Exercise brief
Return every line of the records that includes the string "Binärprogramm".

Task data
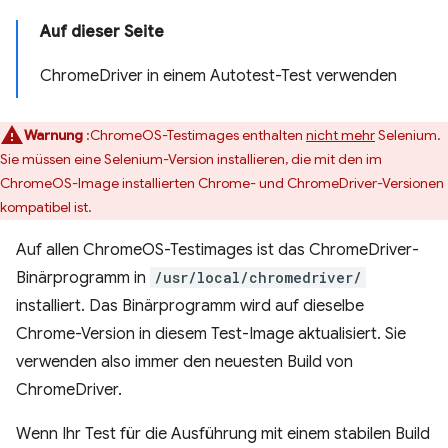
Auf dieser Seite
ChromeDriver in einem Autotest-Test verwenden
Warnung
:ChromeOS-Testimages enthalten
nicht mehr
Selenium.
Sie müssen eine Selenium-Version installieren, die mit den im
ChromeOS-Image installierten Chrome- und ChromeDriver-Versionen
kompatibel ist.
Auf allen ChromeOS-Testimages ist das ChromeDriver-
Binärprogramm in
/usr/local/chromedriver/
installiert. Das Binärprogramm wird auf dieselbe
Chrome-Version in diesem Test-Image aktualisiert. Sie
verwenden also immer den neuesten Build von
ChromeDriver.
Wenn Ihr Test für die Ausführung mit einem stabilen Build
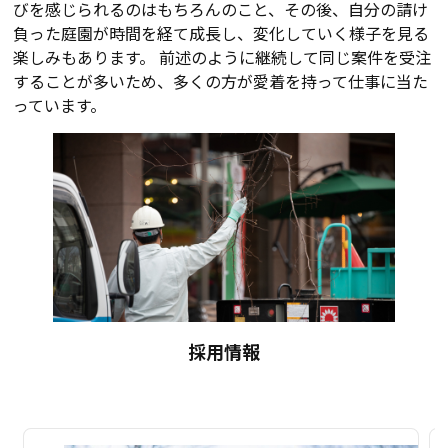
びを感じられるのはもちろんのこと、その後、自分の請け
負った庭園が時間を経て成長し、変化していく様子を見る
楽しみもあります。 前述のように継続して同じ案件を受注
することが多いため、多くの方が愛着を持って仕事に当た
っています。
採用情報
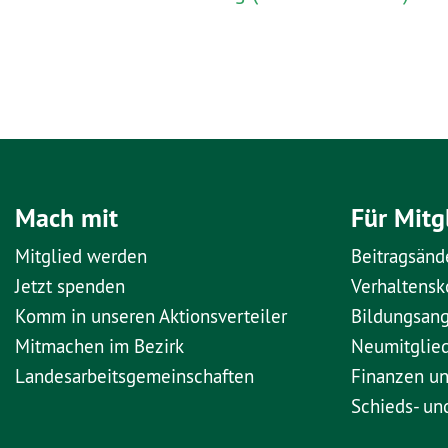
Mach mit
Für Mitg
Mitglied werden
Beitragsänd
Jetzt spenden
Verhaltens
Komm in unseren Aktionsverteiler
Bildungsan
Mitmachen im Bezirk
Neumitglie
Landesarbeitsgemeinschaften
Finanzen u
Schieds- un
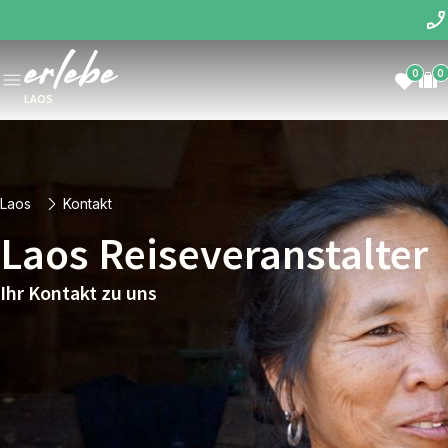
0
0
LAOS
Laos
Kontakt
Laos Reiseveranstalter
Ihr Kontakt zu uns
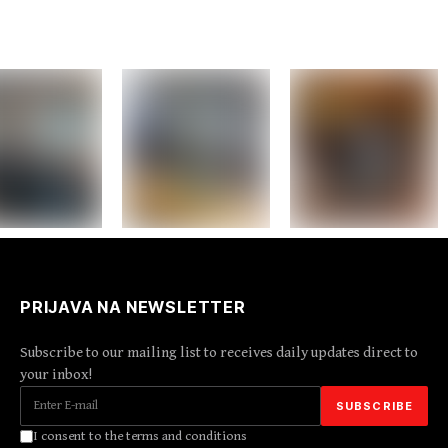
PRIJAVA NA NEWSLETTER
Subscribe to our mailing list to receives daily updates direct to
your inbox!
I consent to the terms and conditions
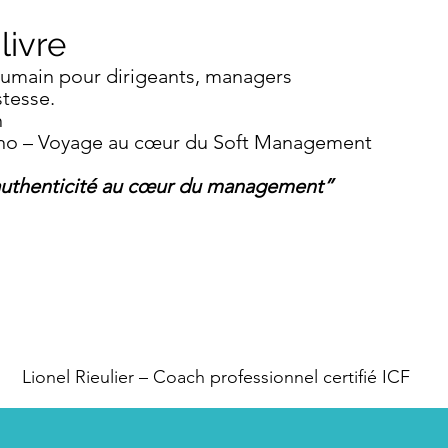
ivre
umain pour dirigeants, managers
stesse.
n
o – Voyage au cœur du Soft Management
’authenticité au cœur du management”
Lionel Rieulier – Coach professionnel certifié ICF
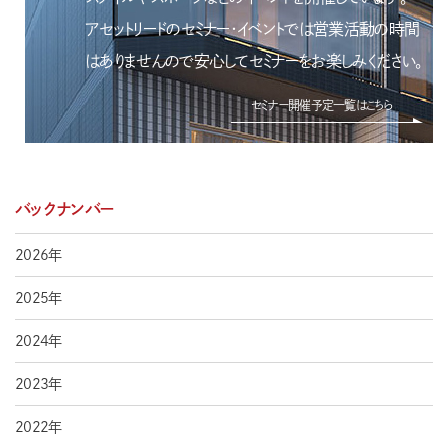
アセットリードのセミナー・イベントでは営業活動の時間
はありませんので安心してセミナーをお楽しみください。
セミナー開催予定一覧はこちら
バックナンバー
2026年
2025年
2024年
2023年
2022年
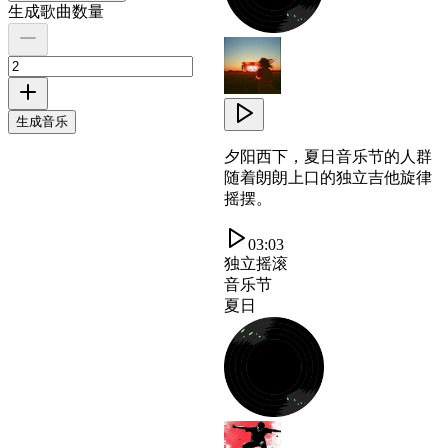
生成歌曲数量
生成音乐
夕阳西下，夏日音乐节的人群
随着朗朗上口的独立吉他旋律
摇摆。
03:03
独立摇滚
音乐节
夏日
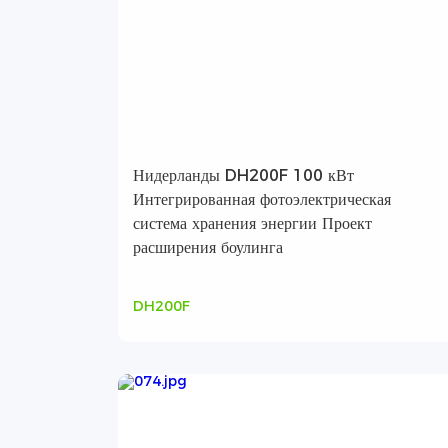
Нидерланды DH200F 100 кВт
Интегрированная фотоэлектрическая
система хранения энергии Проект
расширения боулинга
DH200F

The answer
Binärprogramm in
installiert. Das Binärprogramm wird auf dieselbe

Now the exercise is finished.